Action item A | According to the Newbury show thread, what prize did ingram win in the UKcampsite competition?
Action item B | Do these statements agree with the Newbury show thread? (i) gaspode booked for a Friday arrival in the general area. (ii) ingram planned to stay at the show through Sunday. (iii) elbino intended to go on Friday and Saturday. Answer yes or no for each, quoting the deciding words.
Action item C | Quote the part of the Newbury show thread starting with "All things being" and going on through "the entertainments manager.".

Selected text |
# Newbury Show - 13/14/15 May



## gaspode (May 9, 2005)

Hi everyone

Is anyone planning on visiting the Newbury show? I looked at the website earlier http://www.southernmotorcaravanshow.co.uk/ and note that advance bookings close next Friday (22/04). As it seems to be our most local show we are thinking of going over for the weekend. If anyone else is planning on camping we could arrange a "Site Meeting", perhaps sometime on Saturday? Post a reply if you're coming, if a few are interested we are prepared to organise some sort of get-together.

Gaspode


----------



## MOTORHOMER (May 9, 2005)

gaspode said:


> Hi everyone
> 
> Is anyone planning on visiting the Newbury show? I looked at the website earlier http://www.southernmotorcaravanshow.co.uk/ and note that advance bookings close next Friday (22/04). As it seems to be our most local show we are thinking of going over for the weekend. If anyone else is planning on camping we could arrange a "Site Meeting", perhaps sometime on Saturday? Post a reply if you're coming, if a few are interested we are prepared to organise some sort of get-together.
> 
> Gaspode


Hi

We hope to be there sometime but not decided what day yet. Probably Friday & satursay ie staying two nights.

Motorhomer


----------



## elbino (May 9, 2005)

All things being equal we shall go fri & sat and happy to meet up

paul & felicity


----------



## Anonymous (Nov 10, 2000)

We might be able to pop down as a day visitor - I shall have a word with the entertainments manager.


----------



## ingram (May 12, 2005)

This morning I found out that I was the lucky winner of a competion on the UKcampsite website .... the prize: tickets for the Newbury show. We didn't intend to go, other than as day visitors, because not only is it quite local to us but I have another commitment for Sunday; so now we'll be going Friday and coming home Saturday, camping in the UKCampsite pitch.

H


----------



## gaspode (May 9, 2005)

Hi everyone

We have booked for Friday arrival in the general area, unable to get there sooner due to the dreaded work commitments. We look forward to meeting other members during the weekend and will post nearer the time for a rendezvous time/place. If anyone is familiar with the setup at Newbury perhaps they could suggest a suitable meeting arrangement. I think that Saturday afternoon would probably be a good time if a formal time/place is required.

Information shown |
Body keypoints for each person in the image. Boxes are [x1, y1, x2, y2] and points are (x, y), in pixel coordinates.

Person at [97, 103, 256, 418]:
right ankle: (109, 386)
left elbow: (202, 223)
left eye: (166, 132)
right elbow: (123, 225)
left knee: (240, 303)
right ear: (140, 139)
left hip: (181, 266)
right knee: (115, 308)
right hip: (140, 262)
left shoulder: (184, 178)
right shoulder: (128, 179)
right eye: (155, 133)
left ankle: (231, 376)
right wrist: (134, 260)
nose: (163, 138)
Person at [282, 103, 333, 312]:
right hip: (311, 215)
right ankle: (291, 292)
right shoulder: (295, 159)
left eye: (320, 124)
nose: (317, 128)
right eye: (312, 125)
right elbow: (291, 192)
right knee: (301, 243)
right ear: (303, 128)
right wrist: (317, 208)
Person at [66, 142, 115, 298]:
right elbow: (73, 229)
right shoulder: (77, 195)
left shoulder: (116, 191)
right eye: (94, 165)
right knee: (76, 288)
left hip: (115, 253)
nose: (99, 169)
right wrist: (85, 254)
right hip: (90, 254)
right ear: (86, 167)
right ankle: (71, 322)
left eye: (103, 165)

Task response A | Tickets for the Newbury show.

Task response B |
(i) Yes: "We have booked for Friday arrival in the general area"
(ii) No: "I have another commitment for Sunday; so now we'll be going Friday and coming home Saturday"
(iii) Yes: "we shall go fri & sat"

Task response C |
All things being equal we shall go fri & sat and happy to meet up

paul & felicity


----------



## Anonymous (Nov 10, 2000)

We might be able to pop down as a day visitor - I shall have a word with the entertainments manager.